RED FLAGS TO MONITOR



  • Continued margin compression in coming quarters indicating structural issues

  • Further sequential revenue declines suggesting demand weakness

  • Deterioration in working capital metrics and cash flow generation

  • Sustained underperformance versus sector peers

  • Technical breakdown below 52-week low of ₹286.65





Investors should closely monitor the company's next quarterly results to assess whether margin pressures are easing and whether revenue momentum is improving. The trajectory of institutional shareholding will also provide important signals about professional investors' confidence in the turnaround story.




"Apcotex Industries stands at a crossroads – strong fundamentals and market position undermined by concerning quarterly execution. The next two quarters will determine whether this represents a buying opportunity or the beginning of a longer-term decline."



The Verdict: Hold for Existing Investors, Avoid Fresh Positions


HOLD

Score: 58/100


For Fresh Investors: Avoid initiating positions at current levels. The sharp margin compression and earnings decline in Q2 FY17 create too much uncertainty about near-term trajectory. Wait for evidence of operational stabilisation and margin recovery before considering entry. The stock's high volatility and bearish technical setup add to near-term risks.

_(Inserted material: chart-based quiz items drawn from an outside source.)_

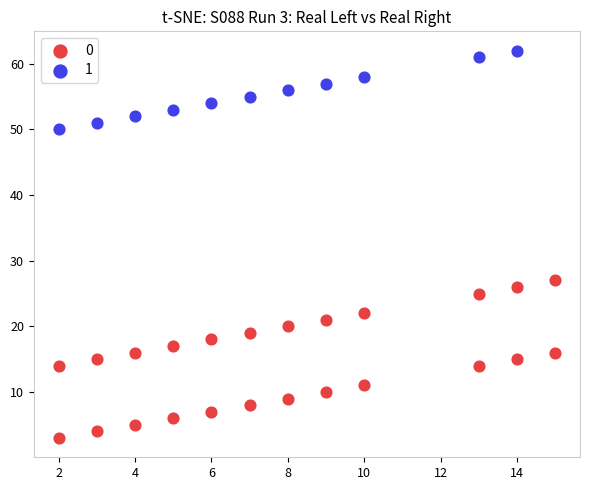

What are all the series names shown in the legend?

0, 1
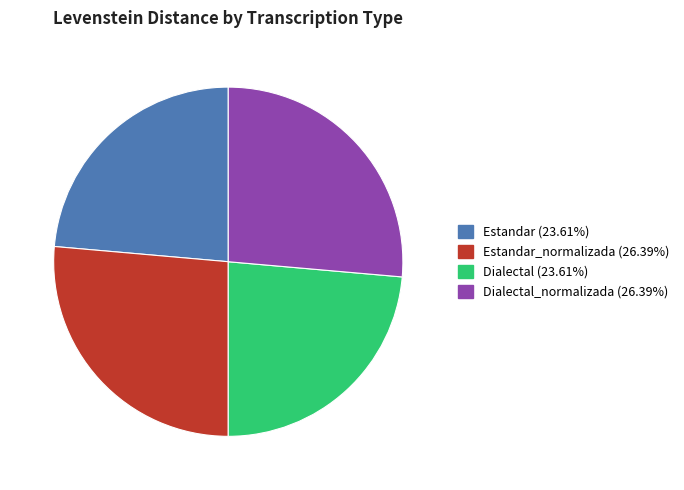

How many segments does this pie chart have?

4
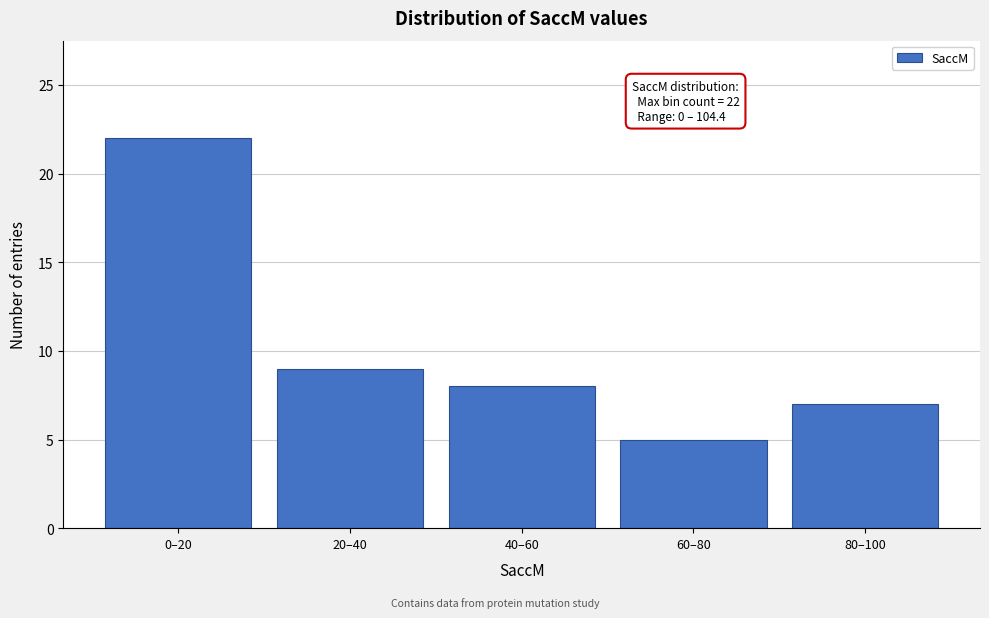

Reading right to left, extract all data points from this chart.

7	5	8	9	22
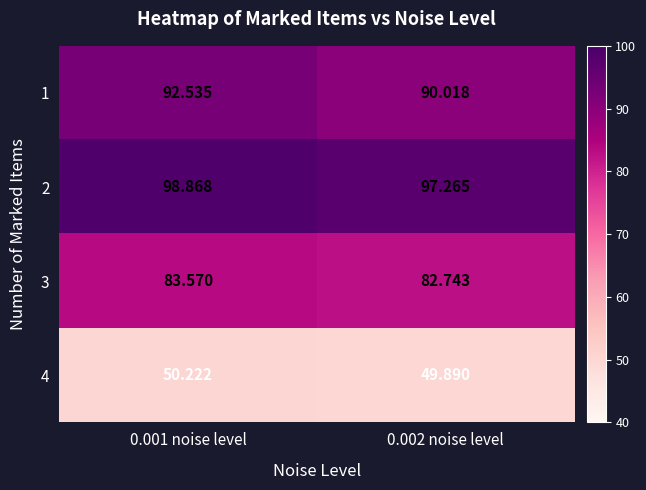

What is the difference between the highest and lowest values at 0.001 noise level?

48.6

For Existing Holders: Continue holding if you have a long-term investment horizon and can tolerate volatility. The company's strong balance sheet, market leadership position, and historical track record of value creation provide a foundation for potential recovery. However, closely monitor the next 2-3 quarterly results for signs of margin stabilisation. Consider reducing position size if margins continue to deteriorate or if the stock breaks below the 52-week low of ₹286.65.

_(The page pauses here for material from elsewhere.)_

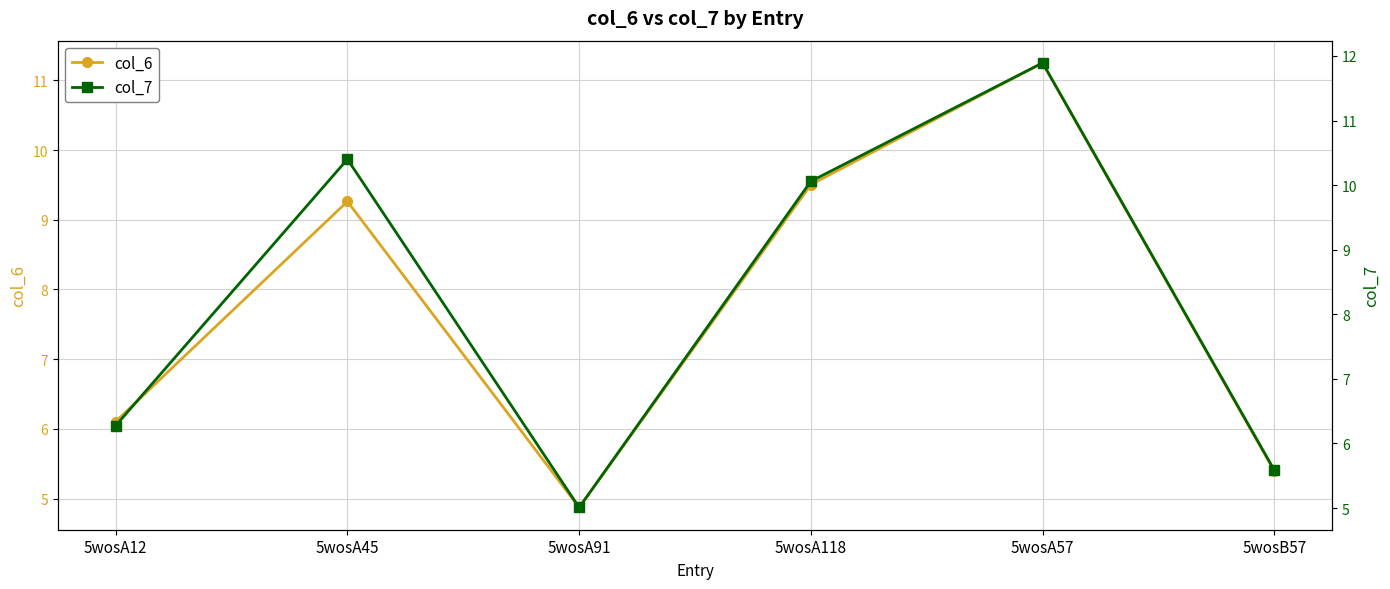

True or false: col_6 and col_7 intersect in this chart.

False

Rationale: Whilst Apcotex Industries possesses solid long-term fundamentals including strong ROE, zero debt, and market leadership, the sharp deterioration in Q2 FY17 results creates significant near-term uncertainty. The 48% sequential profit decline and margin compression from 10.08% to 5.03% cannot be ignored. Combined with bearish technicals and sustained underperformance versus peers, the risk-reward appears unfavourable for fresh capital deployment. However, the company's quality characteristics and potential for cyclical recovery justify holding existing positions with close monitoring.

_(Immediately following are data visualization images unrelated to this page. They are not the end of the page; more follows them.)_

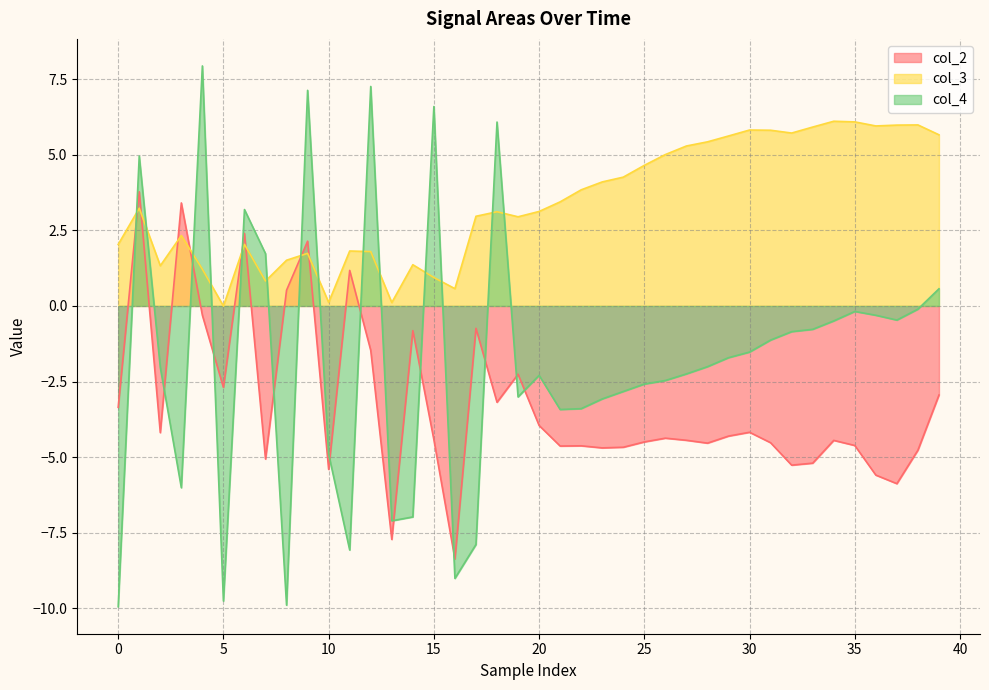

Is it true that col_2 equals -4.5 at 25?

True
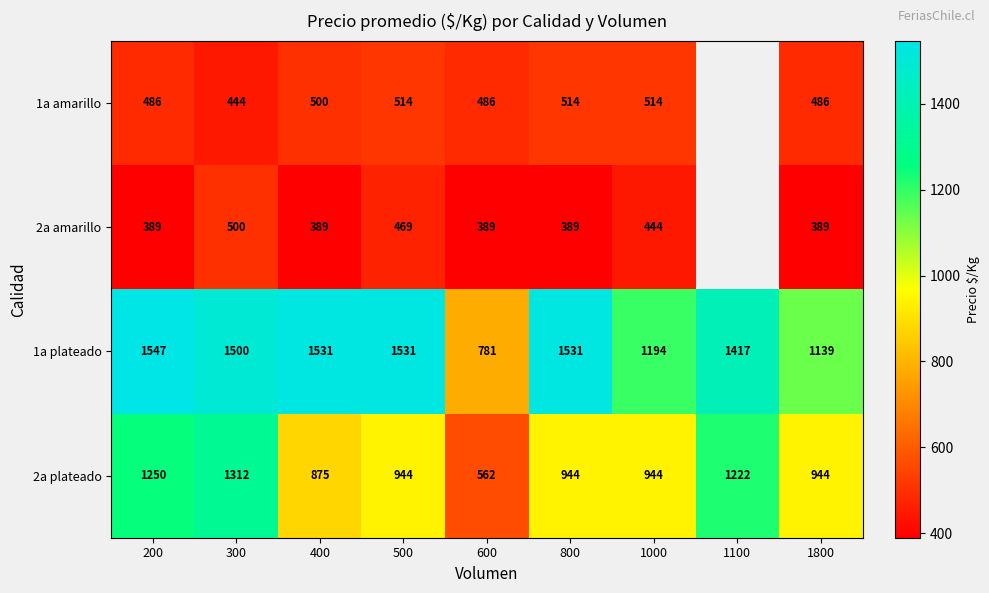

What is the lowest value of the 2a plateado series?

562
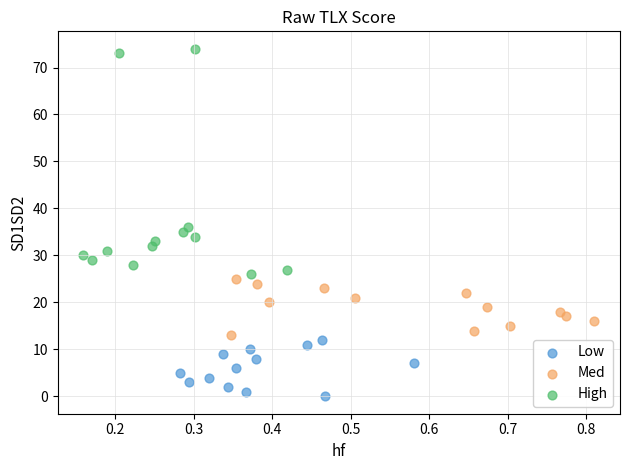

Which series contains the lowest Y value?

Low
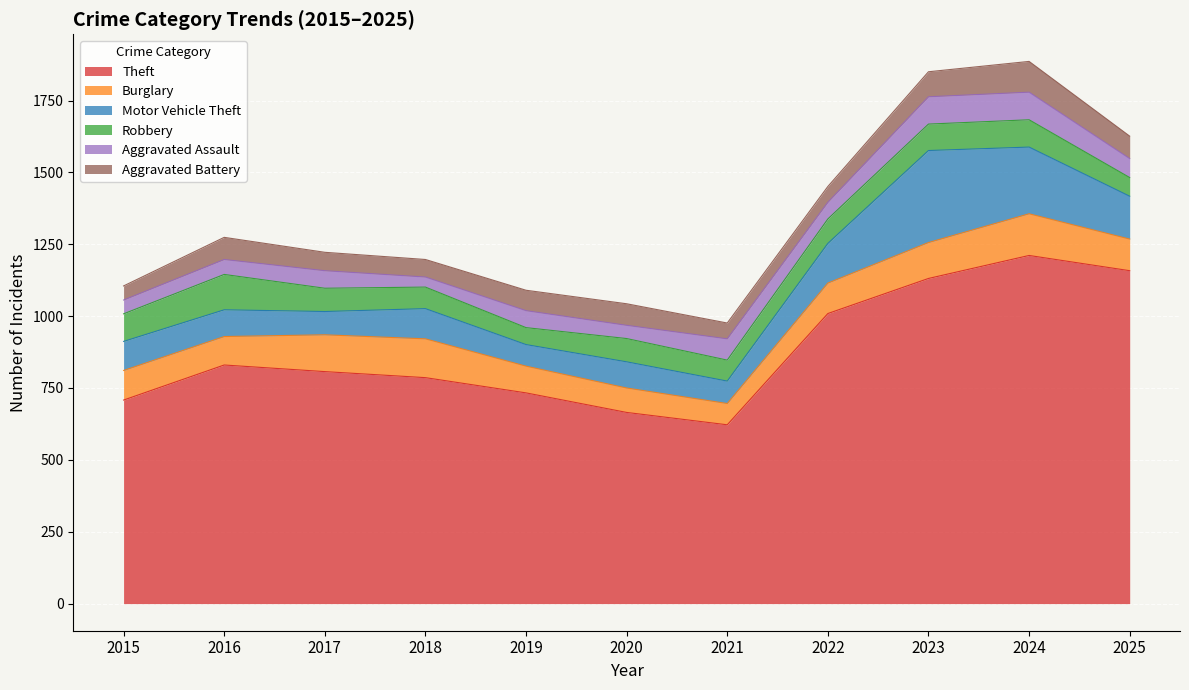

Where is the first local minimum for Motor Vehicle Theft?

2017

Note: ROCE = (EBIT - Other income)/(Capital Employed - Cash - Current Investments)





⚠️ Investment Disclaimer


This article is for educational and informational purposes only and should not be construed as financial advice. Investors should conduct their own due diligence, consider their risk tolerance and investment objectives, and consult with a qualified financial advisor before making any investment decisions. Past performance is not indicative of future results. The author and publisher are not registered investment advisors and do not provide personalised investment advice.